The great thing about working for a Linux shop, and the fact that there are only 3 employees, is the interest in using any Linux distribution as workstations.
A couple days ago, a conversation erupted in IRC about Gentoo. It was a decent conversation, and I was sharing it with my coworker. He, being mainly a Debian nut, got his interest piqued, and decided to try it out. We just moved into a small office space a week or two ago, and in the meantime, we are building some desks for the office. As such, he hasn't setup his computer. The hardware is temperamental, and Ubuntu Edgy won't install on it (USB and SATA issues). However, the nightly build of Debian testing installed just fine. So, my computer is up and running with Debian, but my coworker's computer hasn't even been taken out of the box. That changed yesterday.
Because of the interest all of the sudden in Gentoo, we decided to give it a whirl. At the request of beandog and maquis, we downloaded the minimal cd, burned it to a disk, and rebooted. Because of the few hardware issues that are present with these boxes and Linux, we had to pass a couple kernel commands, so we could get working.

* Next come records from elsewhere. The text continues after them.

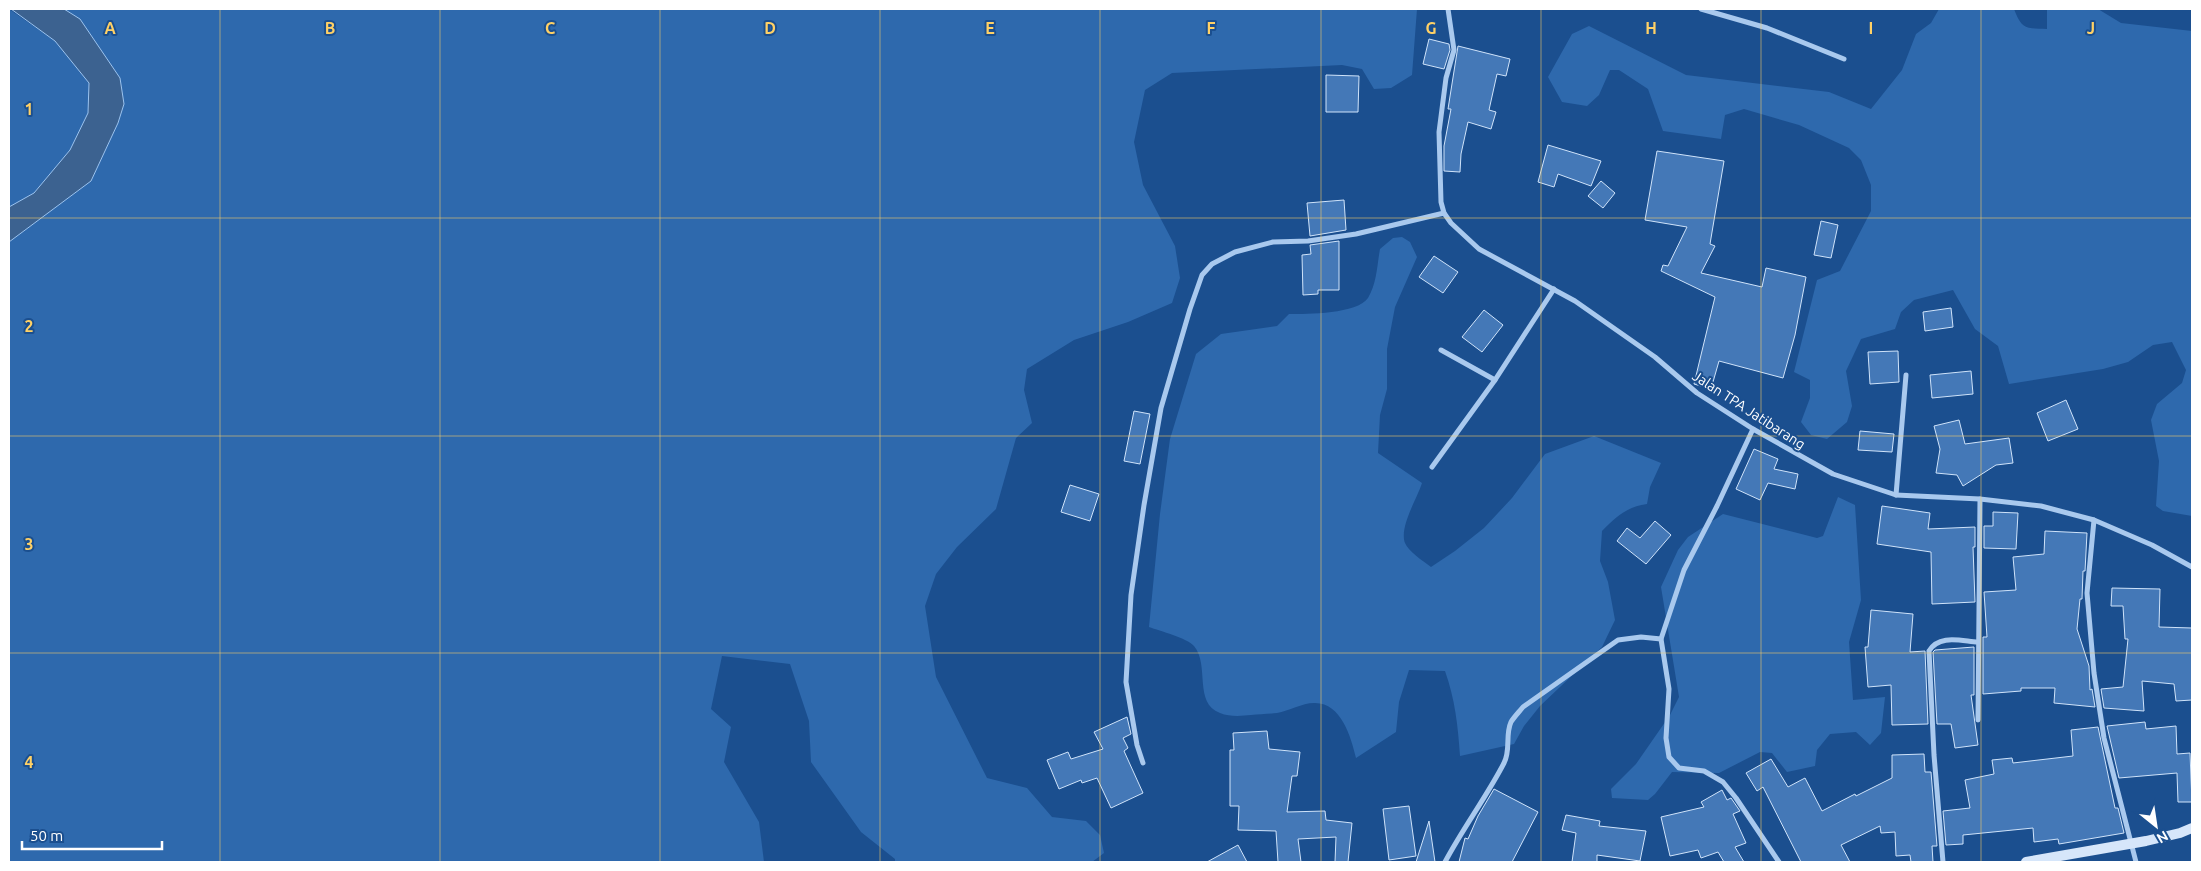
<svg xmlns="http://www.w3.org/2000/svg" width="2201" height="871" viewBox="0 0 2201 871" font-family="Ubuntu,sans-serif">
<rect width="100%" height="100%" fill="#1b4f8f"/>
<g fill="#2e69ad">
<polygon points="9,9 55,41 89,83 88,113 70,150 34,193 9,207"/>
<polygon points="64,9 1417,9 1412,75 1391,88 1374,89 1362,69 1342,65 1172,73 1145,90 1134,142 1143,185 1175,246 1180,278 1172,303 1128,322 1074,340 1027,369 1024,390 1032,423 1016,438 996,509 957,547 936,574 925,606 936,677 987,778 1027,788 1052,817 1086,821 1100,835 1104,853 1092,862 895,862 895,859 861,832 811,762 809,721 790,664 722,656 711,709 731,727 724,762 759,822 764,862 9,862 9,242 91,181 118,123 124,104 120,78 80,19"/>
<path d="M1939,9H2014C2022,30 2026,28 2047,29V9H2098L2121,23L2192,31V516L2163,511L2156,506L2159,461L2151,420L2157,404L2182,383L2186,370L2172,342L2153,345L2128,362L2103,369L2009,384L1998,346L1975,329L1953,290L1914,300L1901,312L1895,329L1861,339L1846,371L1852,406L1847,422L1827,439L1811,435L1801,422L1810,398V380L1794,372L1817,280L1840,271L1871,211V185L1861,160L1849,148L1799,125L1744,109L1725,115L1721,139L1663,131L1648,89L1619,70H1610L1599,95L1587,106L1562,102L1548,77L1572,34L1589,26L1686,75L1829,92L1871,109L1902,70L1916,34L1931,23Z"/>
<path d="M1402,237L1410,242L1417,257L1395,307L1387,349V389L1380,415L1378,453L1422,483C1417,499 1399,527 1405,543C1408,551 1423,561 1431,567L1455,551L1484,528L1512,498L1545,454L1594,436L1661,463L1650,487L1647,504C1626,507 1616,517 1602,531L1600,561L1608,582L1615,620L1602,647L1540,706L1524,726L1514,744L1460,756C1458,726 1455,699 1445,671L1409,670L1399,702L1396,732L1356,758C1351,737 1341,702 1314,703C1302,703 1289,711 1277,713C1269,714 1259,714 1251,715C1241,716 1230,717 1220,713C1193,703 1210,665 1194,646C1187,638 1160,631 1149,627L1160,514L1170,439L1196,354L1221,334L1277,326L1289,314C1308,314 1357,314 1368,298C1377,283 1377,265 1380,249L1393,238Z"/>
<polygon points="1838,497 1855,505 1861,600 1849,642 1853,700 1885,697 1881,733 1870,745 1856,732 1830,734 1817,750 1815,766 1787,772 1772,753 1760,752 1719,773 1672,772 1655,794 1648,800 1612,798 1611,789 1636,764 1670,715 1679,697 1661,587 1678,550 1688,537 1723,514 1817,538 1823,536"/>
</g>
<polygon fill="#3c6290" stroke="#9cc4f0" points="11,9 64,9 80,19 120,78 124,104 118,123 91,181 9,242 9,207 34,193 70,150 88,113 89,83 55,41"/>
<g fill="#4478b7" stroke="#cfe3fa">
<polygon points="1429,39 1449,44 1450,50 1444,69 1423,64"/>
<polygon points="1458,46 1510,59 1506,76 1497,74 1489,110 1496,112 1491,129 1468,122 1461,154 1460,172 1444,171 1444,146 1451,109 1448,109"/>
<polygon points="1326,75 1359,76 1358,112 1326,112"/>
<polygon points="1548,145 1601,161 1591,186 1558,174 1554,187 1538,182"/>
<polygon points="1657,151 1724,161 1710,244 1715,246 1701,273 1762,287 1766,268 1806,277 1795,335 1783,378 1719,361 1711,389 1694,384 1715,297 1661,271 1663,265 1668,266 1687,227 1645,220"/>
<polygon points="1601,181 1615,193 1603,208 1588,196"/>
<polygon points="1344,200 1346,230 1310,236 1307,203"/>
<polygon points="1821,221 1838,225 1831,258 1814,255"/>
<polygon points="1339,241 1339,290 1318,290 1318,294 1303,295 1302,255 1311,254 1310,245"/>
<polygon points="1434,256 1458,272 1443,293 1419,277"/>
<polygon points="1951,308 1953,327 1925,331 1923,312"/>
<polygon points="1484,310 1503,325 1482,352 1462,337"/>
<polygon points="1898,351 1899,382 1870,384 1868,352"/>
<polygon points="1971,371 1973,394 1932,398 1930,375"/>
<polygon points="2066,400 2078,429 2048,441 2037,413"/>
<polygon points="1134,411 1150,414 1140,464 1124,461"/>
<polygon points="1959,420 1965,444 2009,438 2013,463 1996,465 1963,486 1957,475 1936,473 1940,449 1934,426"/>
<polygon points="1860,431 1894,434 1892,452 1858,450"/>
<polygon points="1754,449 1778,459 1774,469 1798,474 1795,489 1768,483 1760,500 1736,489"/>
<polygon points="1070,485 1099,494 1090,521 1061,512"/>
<polygon points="1882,506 1930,513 1928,529 1975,527 1975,547 1973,547 1975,602 1932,604 1931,552 1877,544"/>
<polygon points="1993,512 2018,513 2016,549 1984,548 1984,526 1993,526"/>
<polygon points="1655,521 1671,535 1646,564 1617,541 1627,528 1640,538"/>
<polygon points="2045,531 2087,533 2085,571 2083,571 2082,599 2080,599 2077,629 2089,666 2090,690 2092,689 2095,707 2054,703 2055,688 2021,688 2021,691 1983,694 1983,637 1987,637 1984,592 2016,590 2013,557 2044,554"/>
<polygon points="2112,588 2160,589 2159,627 2192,628 2192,700 2176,701 2174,684 2142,681 2144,711 2104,708 2101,689 2123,687 2128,639 2125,639 2123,606 2111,606"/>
<polygon points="1871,610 1913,614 1910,652 1925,651 1928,724 1892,725 1891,685 1868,687 1865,647 1868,647"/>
<polygon points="1974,647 1974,695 1971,695 1978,745 1955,748 1951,724 1937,724 1933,652 1935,650"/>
<polygon points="1127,717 1131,734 1123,738 1128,748 1124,751 1143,793 1111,808 1097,778 1082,783 1081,780 1059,789 1047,760 1068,752 1071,759 1103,749 1094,732"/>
<polygon points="2145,722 2146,729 2176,726 2177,754 2190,753 2192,802 2178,802 2177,773 2119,778 2107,726"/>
<polygon points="2098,727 2115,808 2118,808 2124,833 2059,844 2058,839 2034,842 2033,828 1963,835 1963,844 1946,845 1943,811 1970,808 1965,780 1994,774 1992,760 2012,758 2013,763 2073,756 2071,730"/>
<polygon points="1267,731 1269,749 1300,752 1297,776 1292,776 1287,812 1325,811 1326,820 1352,823 1348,862 1335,862 1336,837 1298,839 1301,862 1278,862 1276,831 1238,830 1239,806 1230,806 1230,750 1234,750 1233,733"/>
<polygon points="1924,754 1925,772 1931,772 1937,846 1932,846 1933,862 1911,862 1910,855 1896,856 1895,832 1881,833 1880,826 1841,845 1850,862 1801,862 1763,787 1757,791 1746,773 1771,759 1788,787 1805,778 1822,811 1855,794 1856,796 1892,778 1892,755"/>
<polygon points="1494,789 1538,812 1512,862 1459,862 1465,838 1468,839 1478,816"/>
<polygon points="1722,790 1727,800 1731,798 1740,811 1733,814 1746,843 1735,847 1744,862 1724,862 1718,852 1701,858 1698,850 1670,856 1661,817 1704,807 1701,802"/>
<polygon points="1409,806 1416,856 1389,860 1383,809"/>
<polygon points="1566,815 1600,821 1599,826 1646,831 1640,861 1597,855 1597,862 1572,862 1576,833 1562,830"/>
<polygon points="1429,821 1435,862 1416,862"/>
<polygon points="1238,845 1247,862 1207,862"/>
</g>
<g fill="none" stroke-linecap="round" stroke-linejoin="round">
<g stroke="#a9c9ee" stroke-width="5">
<polyline points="1448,9 1454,50 1446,78 1439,132 1441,202 1444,213 1451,223 1479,249 1575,301 1655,357 1697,393 1753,429 1833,474 1896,495 1980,499 2041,506 2094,520 2152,545 2192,567"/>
<polyline points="1701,9 1767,28 1844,59"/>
<polyline points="1441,350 1495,380"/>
<polyline points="1753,429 1717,506 1684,570 1661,639 1669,689 1666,738 1669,757 1679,768 1704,771 1723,782 1736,798 1779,862"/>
<polyline points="1432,467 1495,380 1554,289"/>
<polyline points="1896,495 1906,375"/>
<polyline points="2094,520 2087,593 2094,673 2104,738 2136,862"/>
<polyline points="1978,720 1980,499"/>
<polyline points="1143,763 1137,745 1126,682 1131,595 1144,505 1161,408 1190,309 1202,275 1212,264 1235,252 1273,242 1308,241 1356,234 1444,213"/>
<path d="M1445,862C1463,828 1487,796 1504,763C1511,750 1505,735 1511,722C1514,717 1519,712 1523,707L1618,640L1641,637L1661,639"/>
<path d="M1943,862L1934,755L1929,651C1939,634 1961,641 1978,642"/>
</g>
<polyline stroke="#d6e6fa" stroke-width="10" points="2026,862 2146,841 2180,833 2192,828"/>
</g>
<path fill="none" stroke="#ffd166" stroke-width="1" stroke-opacity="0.55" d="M220,9V862M440,9V862M660,9V862M880,9V862M1100,9V862M1321,9V862M1541,9V862M1761,9V862M1981,9V862M9,218H2192M9,436H2192M9,653H2192"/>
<g text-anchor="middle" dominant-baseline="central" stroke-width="4" stroke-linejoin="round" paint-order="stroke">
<g font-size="14" fill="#fff" stroke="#1b4f8f">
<text transform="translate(1749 410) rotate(33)">Jalan TPA Jatibarang</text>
</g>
</g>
<g font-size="16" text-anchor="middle" font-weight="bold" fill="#ffd166" stroke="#1b4f8f" stroke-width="4" stroke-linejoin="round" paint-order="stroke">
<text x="110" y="34">A</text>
<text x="330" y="34">B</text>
<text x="550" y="34">C</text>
<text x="770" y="34">D</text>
<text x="990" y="34">E</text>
<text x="1211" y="34">F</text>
<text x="1431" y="34">G</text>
<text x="1651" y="34">H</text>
<text x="1871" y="34">I</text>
<text x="2091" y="34">J</text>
<text x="29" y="115">1</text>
<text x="29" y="332">2</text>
<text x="29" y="550">3</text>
<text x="29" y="768">4</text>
</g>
<rect width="2201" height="871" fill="none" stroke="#ffffff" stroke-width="20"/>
<g transform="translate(2156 826) rotate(150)" stroke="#1b4f8f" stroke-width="4" paint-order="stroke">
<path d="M0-4L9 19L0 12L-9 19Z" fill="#ffffff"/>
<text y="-8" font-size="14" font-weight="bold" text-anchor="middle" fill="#ffffff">N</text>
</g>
<path d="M22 841v8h140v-8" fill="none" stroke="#ffffff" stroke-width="2.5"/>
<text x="30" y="841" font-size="15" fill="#ffffff" stroke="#1b4f8f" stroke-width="4" paint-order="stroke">50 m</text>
</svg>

But, we had to do the same with Debian on my machine, so it wasn't that big of an issue.
Once booted, we were at a terminal prompt. Because the terminal, and installing Linux, is nothing foreign to us, we thought we knew the steps we needed to take to get a working system up and running. We referred to the manual on occasion, only to figure out how to download and unpack stage3 and portage, and the specific commands to Gentoo. Otherwise, we set out on our own.

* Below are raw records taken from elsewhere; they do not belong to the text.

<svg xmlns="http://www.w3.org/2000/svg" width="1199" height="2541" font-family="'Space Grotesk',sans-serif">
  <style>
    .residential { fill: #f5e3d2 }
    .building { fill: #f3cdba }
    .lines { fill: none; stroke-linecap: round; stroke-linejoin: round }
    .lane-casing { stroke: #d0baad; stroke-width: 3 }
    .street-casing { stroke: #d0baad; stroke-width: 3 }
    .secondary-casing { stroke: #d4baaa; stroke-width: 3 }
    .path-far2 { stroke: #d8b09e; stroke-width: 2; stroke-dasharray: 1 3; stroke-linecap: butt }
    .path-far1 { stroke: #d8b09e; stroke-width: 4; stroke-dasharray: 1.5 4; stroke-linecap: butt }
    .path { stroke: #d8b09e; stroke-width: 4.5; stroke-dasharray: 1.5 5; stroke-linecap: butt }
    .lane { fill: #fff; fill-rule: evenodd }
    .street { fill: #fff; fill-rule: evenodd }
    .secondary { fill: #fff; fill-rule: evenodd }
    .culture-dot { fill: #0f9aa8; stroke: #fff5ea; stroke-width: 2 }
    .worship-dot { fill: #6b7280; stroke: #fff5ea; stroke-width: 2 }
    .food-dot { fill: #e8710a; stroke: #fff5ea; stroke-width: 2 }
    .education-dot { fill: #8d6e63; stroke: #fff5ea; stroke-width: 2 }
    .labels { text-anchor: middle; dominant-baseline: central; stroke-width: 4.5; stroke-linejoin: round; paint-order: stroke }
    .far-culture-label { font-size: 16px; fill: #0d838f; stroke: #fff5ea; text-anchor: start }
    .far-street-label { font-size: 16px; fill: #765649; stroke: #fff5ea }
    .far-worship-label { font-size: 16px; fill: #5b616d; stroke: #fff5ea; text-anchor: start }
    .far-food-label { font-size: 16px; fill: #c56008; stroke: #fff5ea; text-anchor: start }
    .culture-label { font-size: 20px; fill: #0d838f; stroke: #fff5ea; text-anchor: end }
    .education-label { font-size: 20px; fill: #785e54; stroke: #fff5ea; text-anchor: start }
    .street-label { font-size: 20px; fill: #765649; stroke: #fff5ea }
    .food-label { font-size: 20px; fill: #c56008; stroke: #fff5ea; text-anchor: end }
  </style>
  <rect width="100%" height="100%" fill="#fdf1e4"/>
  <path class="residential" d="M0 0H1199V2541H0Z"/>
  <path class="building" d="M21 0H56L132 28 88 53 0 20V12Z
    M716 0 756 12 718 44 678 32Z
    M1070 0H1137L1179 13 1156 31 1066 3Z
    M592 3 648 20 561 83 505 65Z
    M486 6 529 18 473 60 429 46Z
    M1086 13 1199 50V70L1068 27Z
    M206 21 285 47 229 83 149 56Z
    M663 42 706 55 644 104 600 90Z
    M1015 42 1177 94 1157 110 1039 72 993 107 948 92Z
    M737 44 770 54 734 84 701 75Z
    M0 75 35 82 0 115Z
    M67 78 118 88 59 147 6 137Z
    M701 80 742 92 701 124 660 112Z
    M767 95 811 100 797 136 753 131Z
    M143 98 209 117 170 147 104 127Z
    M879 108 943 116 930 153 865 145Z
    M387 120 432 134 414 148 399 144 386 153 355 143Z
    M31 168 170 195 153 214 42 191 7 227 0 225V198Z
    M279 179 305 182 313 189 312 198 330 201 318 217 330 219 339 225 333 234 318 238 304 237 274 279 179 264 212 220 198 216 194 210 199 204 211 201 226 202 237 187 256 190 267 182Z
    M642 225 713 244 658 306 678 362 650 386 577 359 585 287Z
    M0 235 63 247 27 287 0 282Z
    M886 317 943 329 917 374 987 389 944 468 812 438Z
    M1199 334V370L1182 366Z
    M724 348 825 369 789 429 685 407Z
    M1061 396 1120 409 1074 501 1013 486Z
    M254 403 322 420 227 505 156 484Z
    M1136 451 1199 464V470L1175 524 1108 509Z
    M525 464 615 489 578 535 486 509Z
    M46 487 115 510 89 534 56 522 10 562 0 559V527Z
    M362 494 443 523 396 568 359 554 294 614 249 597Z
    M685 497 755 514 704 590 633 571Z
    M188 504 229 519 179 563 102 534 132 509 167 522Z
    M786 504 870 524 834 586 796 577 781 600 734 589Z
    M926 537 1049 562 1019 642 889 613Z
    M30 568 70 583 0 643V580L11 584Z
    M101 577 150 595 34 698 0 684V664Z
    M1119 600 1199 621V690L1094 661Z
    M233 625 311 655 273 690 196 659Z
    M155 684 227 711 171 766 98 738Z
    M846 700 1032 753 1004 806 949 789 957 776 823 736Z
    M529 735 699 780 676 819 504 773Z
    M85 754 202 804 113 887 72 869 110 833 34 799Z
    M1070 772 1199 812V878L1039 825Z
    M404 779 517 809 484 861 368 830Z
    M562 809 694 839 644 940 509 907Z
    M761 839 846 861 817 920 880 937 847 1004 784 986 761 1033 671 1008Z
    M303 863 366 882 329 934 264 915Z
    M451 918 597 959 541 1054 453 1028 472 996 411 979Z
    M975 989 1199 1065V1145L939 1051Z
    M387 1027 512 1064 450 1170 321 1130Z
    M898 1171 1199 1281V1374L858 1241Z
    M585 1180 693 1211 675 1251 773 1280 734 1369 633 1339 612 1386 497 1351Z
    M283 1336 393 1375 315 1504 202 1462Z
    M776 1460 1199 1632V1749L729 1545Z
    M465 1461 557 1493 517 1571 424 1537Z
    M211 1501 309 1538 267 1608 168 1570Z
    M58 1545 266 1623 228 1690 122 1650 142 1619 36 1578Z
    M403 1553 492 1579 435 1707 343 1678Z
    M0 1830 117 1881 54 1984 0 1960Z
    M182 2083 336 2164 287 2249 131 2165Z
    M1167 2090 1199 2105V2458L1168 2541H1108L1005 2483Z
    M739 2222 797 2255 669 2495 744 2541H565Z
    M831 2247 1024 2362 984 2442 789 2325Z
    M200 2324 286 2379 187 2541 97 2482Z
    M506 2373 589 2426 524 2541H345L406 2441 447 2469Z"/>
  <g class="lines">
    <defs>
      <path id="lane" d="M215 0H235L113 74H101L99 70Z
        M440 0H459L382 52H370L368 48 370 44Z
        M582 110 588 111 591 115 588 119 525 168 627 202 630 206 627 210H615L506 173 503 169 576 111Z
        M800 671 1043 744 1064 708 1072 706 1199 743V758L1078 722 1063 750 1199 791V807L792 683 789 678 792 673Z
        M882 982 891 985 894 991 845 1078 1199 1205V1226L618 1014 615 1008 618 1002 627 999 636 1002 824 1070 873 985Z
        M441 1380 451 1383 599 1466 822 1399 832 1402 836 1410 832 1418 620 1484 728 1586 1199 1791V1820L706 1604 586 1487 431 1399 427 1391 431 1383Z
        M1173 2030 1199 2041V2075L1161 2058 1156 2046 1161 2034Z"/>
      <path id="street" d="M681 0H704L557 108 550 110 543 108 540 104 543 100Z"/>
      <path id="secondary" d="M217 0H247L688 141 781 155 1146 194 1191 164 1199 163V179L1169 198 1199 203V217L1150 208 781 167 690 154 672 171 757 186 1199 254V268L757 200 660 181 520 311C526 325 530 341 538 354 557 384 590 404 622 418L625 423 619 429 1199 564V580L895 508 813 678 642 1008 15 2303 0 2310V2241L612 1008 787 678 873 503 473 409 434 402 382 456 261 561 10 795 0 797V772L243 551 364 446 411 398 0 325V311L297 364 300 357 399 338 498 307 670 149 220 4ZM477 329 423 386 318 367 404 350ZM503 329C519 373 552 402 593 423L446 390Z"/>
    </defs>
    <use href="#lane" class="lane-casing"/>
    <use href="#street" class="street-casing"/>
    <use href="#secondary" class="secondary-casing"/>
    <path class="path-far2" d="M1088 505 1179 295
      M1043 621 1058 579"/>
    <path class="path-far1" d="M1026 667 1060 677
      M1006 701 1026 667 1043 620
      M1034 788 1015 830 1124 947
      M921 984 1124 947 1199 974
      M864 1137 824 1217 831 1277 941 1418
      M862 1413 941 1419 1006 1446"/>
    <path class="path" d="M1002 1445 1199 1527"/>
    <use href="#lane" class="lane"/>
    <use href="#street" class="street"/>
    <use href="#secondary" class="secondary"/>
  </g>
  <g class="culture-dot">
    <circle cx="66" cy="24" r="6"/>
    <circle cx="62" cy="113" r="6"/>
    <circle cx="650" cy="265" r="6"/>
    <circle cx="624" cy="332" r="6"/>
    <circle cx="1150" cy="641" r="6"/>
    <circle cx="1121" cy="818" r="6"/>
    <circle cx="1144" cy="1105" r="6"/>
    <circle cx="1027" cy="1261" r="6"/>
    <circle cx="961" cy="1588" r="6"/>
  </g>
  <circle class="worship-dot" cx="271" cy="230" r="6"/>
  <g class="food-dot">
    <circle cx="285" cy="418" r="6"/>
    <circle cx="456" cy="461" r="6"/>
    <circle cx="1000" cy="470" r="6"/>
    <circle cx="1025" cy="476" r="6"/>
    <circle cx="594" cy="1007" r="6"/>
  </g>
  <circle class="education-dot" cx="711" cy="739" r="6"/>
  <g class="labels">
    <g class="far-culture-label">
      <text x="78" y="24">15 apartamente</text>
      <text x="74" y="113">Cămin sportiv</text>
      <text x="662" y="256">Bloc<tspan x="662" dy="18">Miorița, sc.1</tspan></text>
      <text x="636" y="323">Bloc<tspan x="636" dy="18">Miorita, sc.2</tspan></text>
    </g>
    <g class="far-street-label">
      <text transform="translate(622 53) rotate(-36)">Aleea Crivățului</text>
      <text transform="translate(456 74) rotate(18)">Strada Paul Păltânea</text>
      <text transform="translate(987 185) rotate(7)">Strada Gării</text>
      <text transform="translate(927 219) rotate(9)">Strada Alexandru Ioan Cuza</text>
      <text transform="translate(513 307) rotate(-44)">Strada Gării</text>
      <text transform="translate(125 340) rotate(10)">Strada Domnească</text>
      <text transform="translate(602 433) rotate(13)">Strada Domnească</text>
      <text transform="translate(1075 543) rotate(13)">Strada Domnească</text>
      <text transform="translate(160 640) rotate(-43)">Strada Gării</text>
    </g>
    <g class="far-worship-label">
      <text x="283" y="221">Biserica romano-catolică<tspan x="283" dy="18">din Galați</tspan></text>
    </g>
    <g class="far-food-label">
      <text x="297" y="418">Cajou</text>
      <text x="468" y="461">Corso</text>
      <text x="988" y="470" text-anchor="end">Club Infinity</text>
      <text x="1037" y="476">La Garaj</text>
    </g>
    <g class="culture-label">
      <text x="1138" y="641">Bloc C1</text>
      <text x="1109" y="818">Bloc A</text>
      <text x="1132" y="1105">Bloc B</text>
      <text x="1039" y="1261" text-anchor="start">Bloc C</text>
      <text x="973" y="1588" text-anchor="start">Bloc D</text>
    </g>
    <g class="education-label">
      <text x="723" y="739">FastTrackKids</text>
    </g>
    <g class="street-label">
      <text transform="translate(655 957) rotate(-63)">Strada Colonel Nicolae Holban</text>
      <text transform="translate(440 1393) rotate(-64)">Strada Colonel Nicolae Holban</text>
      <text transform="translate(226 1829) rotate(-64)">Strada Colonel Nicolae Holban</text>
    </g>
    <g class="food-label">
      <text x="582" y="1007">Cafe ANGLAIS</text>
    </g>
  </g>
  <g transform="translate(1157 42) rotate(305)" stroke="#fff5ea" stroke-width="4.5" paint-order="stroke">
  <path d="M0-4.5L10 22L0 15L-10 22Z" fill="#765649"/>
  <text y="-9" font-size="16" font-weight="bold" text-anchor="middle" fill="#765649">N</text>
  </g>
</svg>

First off, we downloaded and unpacked stage3 and portage in RAM. It hadn't occurred to us, as it should have, to partition the hard drive first. So, no surprise, stage3 wouldn't fully unpack due to space limitations. Same with portage. Once we realized the error of our ways, we promptly started setting up the partitions.
At this point, we realized the manual might be more valuable than we thought, so we started following it fairly religiously. Rather than using fdisk to partition the drive, we used parted, as we are both more familiar with that. The problem, though, was we needed to specify the exact cylinders that we wanted our partitions to start on and end on. This seemed to be a bit backwards. But, it is probably our naive nature to partitioning that was making it difficult. There was probably something easier than what we were doing.
After we had the partitions setup, we had the oddest anomaly. We had two, yes two, /mnt/gentoo directories. Now, how does that work? No, I didn't type it incorrectly. One /mnt/gentoo contained different files than the other. I assumed that one of them was mounted in RAM and the other on the HDD. But, that didn't make any sense, because we had /mnt/gentoo specifically mounted to the HDD. So, how can there be two of them?
At any rate, one of the /mnt/gentoo directories had our stage3 tar.bz2 and the portage tar.bz2. We figured it was in RAM, because we downloaded them before setting up the partitions. It should be just as simple as copying them from RAM (if that is in fact where they are residing) to the HDD. No luck. Every attempt we were met with was more confusion, and an error saying there wasn't enough room on the partition, when, in fact, 240GB was mounted.
At any rate, we were about 3, maybe even 4, hours into the install. It was just way too much work to get it up and running. So, we bagged it, and went with Debian after all. 2 hours later (the time it took to download the packages from the web), we had a fully functional Debian testing box. I'm not blaming all of that time to Gentoo. Half of it was our own fault and ignorance, but the other half is Gentoo's ability to make it difficult.
I had a couple observations during the install of Gentoo. First, I kept asking myself why I was doing everything manually. I understand that automation can give up a level of control, but, why do I have to get the packages myself, and unpack them? We even had to configure our network card, as the DHCP client in Gentoo just was not picking anything up (maybe a bug?). Manually specifying the cylinders that we wanted the partitions to start and end on was another headache. There is probably a way to setup the partitions with out that, but we couldn't figure it out.
All in all, I felt that I had taken several steps backwards in time. Automating the network, partitioning, package selection and setting up partitions all should be automated. For example, when using the text-based installer with Debian, I still can say exactly what packages I want on the system and exactly how I want my partitions setup. I just don't have to grab the packages myself, I don't have to unpack and install them. I just specify a mirror. And, I don't have to specify the cylinders for my partitions. I haven't lost any control, and the install is worlds of a difference better, I think, anyway.
To conclude, Gentoo just isn't for us. Not at this point. We may put it inside a virtual machine, and give it a whirl there, but we won't be installing with the minimal CD. No, we'll be using the universal CD that has a better installer. Gentoo isn't for first time users. I don't think anyone will argue with me there. Gentoo, I think, isn't for the moderately advanced Linux hacker either. At least it wasn't for us.